WORK REQUEST: Please change every "Steering Committee" in these lines to "Advisory Committee", leaving the rest as it is.

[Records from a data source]
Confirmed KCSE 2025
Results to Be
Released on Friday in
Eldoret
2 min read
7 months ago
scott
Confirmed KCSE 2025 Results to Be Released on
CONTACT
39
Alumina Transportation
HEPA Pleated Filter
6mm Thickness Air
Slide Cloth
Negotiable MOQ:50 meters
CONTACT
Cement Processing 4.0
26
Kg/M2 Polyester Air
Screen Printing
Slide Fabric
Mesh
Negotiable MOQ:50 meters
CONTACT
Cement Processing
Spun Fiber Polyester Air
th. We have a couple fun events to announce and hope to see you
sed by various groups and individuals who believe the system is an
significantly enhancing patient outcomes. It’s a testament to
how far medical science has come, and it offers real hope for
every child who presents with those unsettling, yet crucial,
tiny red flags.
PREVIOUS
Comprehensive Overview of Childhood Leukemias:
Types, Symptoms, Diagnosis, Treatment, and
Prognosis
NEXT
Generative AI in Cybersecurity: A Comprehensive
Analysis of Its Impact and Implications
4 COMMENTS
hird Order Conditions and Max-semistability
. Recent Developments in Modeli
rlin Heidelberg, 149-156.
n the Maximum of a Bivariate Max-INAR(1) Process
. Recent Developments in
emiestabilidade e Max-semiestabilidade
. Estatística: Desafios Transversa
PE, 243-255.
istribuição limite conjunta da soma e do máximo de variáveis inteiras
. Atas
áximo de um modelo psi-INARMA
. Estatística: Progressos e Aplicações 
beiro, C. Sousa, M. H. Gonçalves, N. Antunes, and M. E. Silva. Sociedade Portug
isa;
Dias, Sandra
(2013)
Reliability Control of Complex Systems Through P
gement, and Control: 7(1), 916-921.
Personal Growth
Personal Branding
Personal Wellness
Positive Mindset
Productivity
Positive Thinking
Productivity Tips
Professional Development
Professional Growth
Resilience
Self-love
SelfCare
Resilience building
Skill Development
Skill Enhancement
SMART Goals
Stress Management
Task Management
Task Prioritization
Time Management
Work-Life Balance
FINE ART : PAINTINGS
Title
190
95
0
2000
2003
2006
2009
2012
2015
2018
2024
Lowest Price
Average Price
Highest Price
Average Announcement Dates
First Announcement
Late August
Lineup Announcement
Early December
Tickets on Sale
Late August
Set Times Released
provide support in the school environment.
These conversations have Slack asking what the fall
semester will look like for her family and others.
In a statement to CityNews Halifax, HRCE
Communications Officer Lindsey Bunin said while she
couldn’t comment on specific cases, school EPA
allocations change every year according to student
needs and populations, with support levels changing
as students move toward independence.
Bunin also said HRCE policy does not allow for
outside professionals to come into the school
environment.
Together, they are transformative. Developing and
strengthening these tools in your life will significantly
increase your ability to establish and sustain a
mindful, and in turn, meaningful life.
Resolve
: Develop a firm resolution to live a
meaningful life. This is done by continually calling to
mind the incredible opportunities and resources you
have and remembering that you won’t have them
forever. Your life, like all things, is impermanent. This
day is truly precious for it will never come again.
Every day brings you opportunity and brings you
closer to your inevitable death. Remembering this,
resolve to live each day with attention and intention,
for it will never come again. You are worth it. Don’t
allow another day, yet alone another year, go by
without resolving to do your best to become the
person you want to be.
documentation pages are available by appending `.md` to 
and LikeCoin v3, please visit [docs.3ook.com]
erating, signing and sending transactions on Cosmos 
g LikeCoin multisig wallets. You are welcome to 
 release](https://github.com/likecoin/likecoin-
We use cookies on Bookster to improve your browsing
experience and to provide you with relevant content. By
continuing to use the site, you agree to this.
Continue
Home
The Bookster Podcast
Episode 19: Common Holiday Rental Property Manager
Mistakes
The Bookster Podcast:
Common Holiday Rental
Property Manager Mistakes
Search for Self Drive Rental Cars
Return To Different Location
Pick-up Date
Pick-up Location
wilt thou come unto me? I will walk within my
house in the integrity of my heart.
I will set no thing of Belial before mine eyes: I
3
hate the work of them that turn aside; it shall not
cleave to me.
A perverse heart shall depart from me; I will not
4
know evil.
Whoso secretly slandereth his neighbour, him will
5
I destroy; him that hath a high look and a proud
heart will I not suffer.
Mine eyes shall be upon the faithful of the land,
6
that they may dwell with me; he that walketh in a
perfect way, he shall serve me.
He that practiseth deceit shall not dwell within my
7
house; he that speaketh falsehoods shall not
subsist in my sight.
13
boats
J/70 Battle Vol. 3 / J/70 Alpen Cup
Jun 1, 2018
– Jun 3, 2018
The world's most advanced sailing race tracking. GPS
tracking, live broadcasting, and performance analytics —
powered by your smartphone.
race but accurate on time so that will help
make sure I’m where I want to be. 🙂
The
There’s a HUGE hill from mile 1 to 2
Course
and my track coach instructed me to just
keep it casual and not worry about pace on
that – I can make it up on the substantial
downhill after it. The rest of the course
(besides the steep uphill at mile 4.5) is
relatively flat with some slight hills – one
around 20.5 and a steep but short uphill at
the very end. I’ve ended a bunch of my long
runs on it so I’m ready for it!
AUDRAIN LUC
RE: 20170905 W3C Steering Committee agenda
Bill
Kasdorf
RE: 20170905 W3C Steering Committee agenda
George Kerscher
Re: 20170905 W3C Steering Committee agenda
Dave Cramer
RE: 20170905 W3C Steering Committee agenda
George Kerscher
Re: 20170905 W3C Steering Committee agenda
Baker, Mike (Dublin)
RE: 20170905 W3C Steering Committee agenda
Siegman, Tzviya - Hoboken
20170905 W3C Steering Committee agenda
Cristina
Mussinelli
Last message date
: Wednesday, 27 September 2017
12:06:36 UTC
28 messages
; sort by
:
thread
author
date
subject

RESULT OF THIS TASK:
Confirmed KCSE 2025
Results to Be
Released on Friday in
Eldoret
2 min read
7 months ago
scott
Confirmed KCSE 2025 Results to Be Released on
CONTACT
39
Alumina Transportation
HEPA Pleated Filter
6mm Thickness Air
Slide Cloth
Negotiable MOQ:50 meters
CONTACT
Cement Processing 4.0
26
Kg/M2 Polyester Air
Screen Printing
Slide Fabric
Mesh
Negotiable MOQ:50 meters
CONTACT
Cement Processing
Spun Fiber Polyester Air
th. We have a couple fun events to announce and hope to see you
sed by various groups and individuals who believe the system is an
significantly enhancing patient outcomes. It’s a testament to
how far medical science has come, and it offers real hope for
every child who presents with those unsettling, yet crucial,
tiny red flags.
PREVIOUS
Comprehensive Overview of Childhood Leukemias:
Types, Symptoms, Diagnosis, Treatment, and
Prognosis
NEXT
Generative AI in Cybersecurity: A Comprehensive
Analysis of Its Impact and Implications
4 COMMENTS
hird Order Conditions and Max-semistability
. Recent Developments in Modeli
rlin Heidelberg, 149-156.
n the Maximum of a Bivariate Max-INAR(1) Process
. Recent Developments in
emiestabilidade e Max-semiestabilidade
. Estatística: Desafios Transversa
PE, 243-255.
istribuição limite conjunta da soma e do máximo de variáveis inteiras
. Atas
áximo de um modelo psi-INARMA
. Estatística: Progressos e Aplicações 
beiro, C. Sousa, M. H. Gonçalves, N. Antunes, and M. E. Silva. Sociedade Portug
isa;
Dias, Sandra
(2013)
Reliability Control of Complex Systems Through P
gement, and Control: 7(1), 916-921.
Personal Growth
Personal Branding
Personal Wellness
Positive Mindset
Productivity
Positive Thinking
Productivity Tips
Professional Development
Professional Growth
Resilience
Self-love
SelfCare
Resilience building
Skill Development
Skill Enhancement
SMART Goals
Stress Management
Task Management
Task Prioritization
Time Management
Work-Life Balance
FINE ART : PAINTINGS
Title
190
95
0
2000
2003
2006
2009
2012
2015
2018
2024
Lowest Price
Average Price
Highest Price
Average Announcement Dates
First Announcement
Late August
Lineup Announcement
Early December
Tickets on Sale
Late August
Set Times Released
provide support in the school environment.
These conversations have Slack asking what the fall
semester will look like for her family and others.
In a statement to CityNews Halifax, HRCE
Communications Officer Lindsey Bunin said while she
couldn’t comment on specific cases, school EPA
allocations change every year according to student
needs and populations, with support levels changing
as students move toward independence.
Bunin also said HRCE policy does not allow for
outside professionals to come into the school
environment.
Together, they are transformative. Developing and
strengthening these tools in your life will significantly
increase your ability to establish and sustain a
mindful, and in turn, meaningful life.
Resolve
: Develop a firm resolution to live a
meaningful life. This is done by continually calling to
mind the incredible opportunities and resources you
have and remembering that you won’t have them
forever. Your life, like all things, is impermanent. This
day is truly precious for it will never come again.
Every day brings you opportunity and brings you
closer to your inevitable death. Remembering this,
resolve to live each day with attention and intention,
for it will never come again. You are worth it. Don’t
allow another day, yet alone another year, go by
without resolving to do your best to become the
person you want to be.
documentation pages are available by appending `.md` to 
and LikeCoin v3, please visit [docs.3ook.com]
erating, signing and sending transactions on Cosmos 
g LikeCoin multisig wallets. You are welcome to 
 release](https://github.com/likecoin/likecoin-
We use cookies on Bookster to improve your browsing
experience and to provide you with relevant content. By
continuing to use the site, you agree to this.
Continue
Home
The Bookster Podcast
Episode 19: Common Holiday Rental Property Manager
Mistakes
The Bookster Podcast:
Common Holiday Rental
Property Manager Mistakes
Search for Self Drive Rental Cars
Return To Different Location
Pick-up Date
Pick-up Location
wilt thou come unto me? I will walk within my
house in the integrity of my heart.
I will set no thing of Belial before mine eyes: I
3
hate the work of them that turn aside; it shall not
cleave to me.
A perverse heart shall depart from me; I will not
4
know evil.
Whoso secretly slandereth his neighbour, him will
5
I destroy; him that hath a high look and a proud
heart will I not suffer.
Mine eyes shall be upon the faithful of the land,
6
that they may dwell with me; he that walketh in a
perfect way, he shall serve me.
He that practiseth deceit shall not dwell within my
7
house; he that speaketh falsehoods shall not
subsist in my sight.
13
boats
J/70 Battle Vol. 3 / J/70 Alpen Cup
Jun 1, 2018
– Jun 3, 2018
The world's most advanced sailing race tracking. GPS
tracking, live broadcasting, and performance analytics —
powered by your smartphone.
race but accurate on time so that will help
make sure I’m where I want to be. 🙂
The
There’s a HUGE hill from mile 1 to 2
Course
and my track coach instructed me to just
keep it casual and not worry about pace on
that – I can make it up on the substantial
downhill after it. The rest of the course
(besides the steep uphill at mile 4.5) is
relatively flat with some slight hills – one
around 20.5 and a steep but short uphill at
the very end. I’ve ended a bunch of my long
runs on it so I’m ready for it!
AUDRAIN LUC
RE: 20170905 W3C Advisory Committee agenda
Bill
Kasdorf
RE: 20170905 W3C Advisory Committee agenda
George Kerscher
Re: 20170905 W3C Advisory Committee agenda
Dave Cramer
RE: 20170905 W3C Advisory Committee agenda
George Kerscher
Re: 20170905 W3C Advisory Committee agenda
Baker, Mike (Dublin)
RE: 20170905 W3C Advisory Committee agenda
Siegman, Tzviya - Hoboken
20170905 W3C Advisory Committee agenda
Cristina
Mussinelli
Last message date
: Wednesday, 27 September 2017
12:06:36 UTC
28 messages
; sort by
:
thread
author
date
subject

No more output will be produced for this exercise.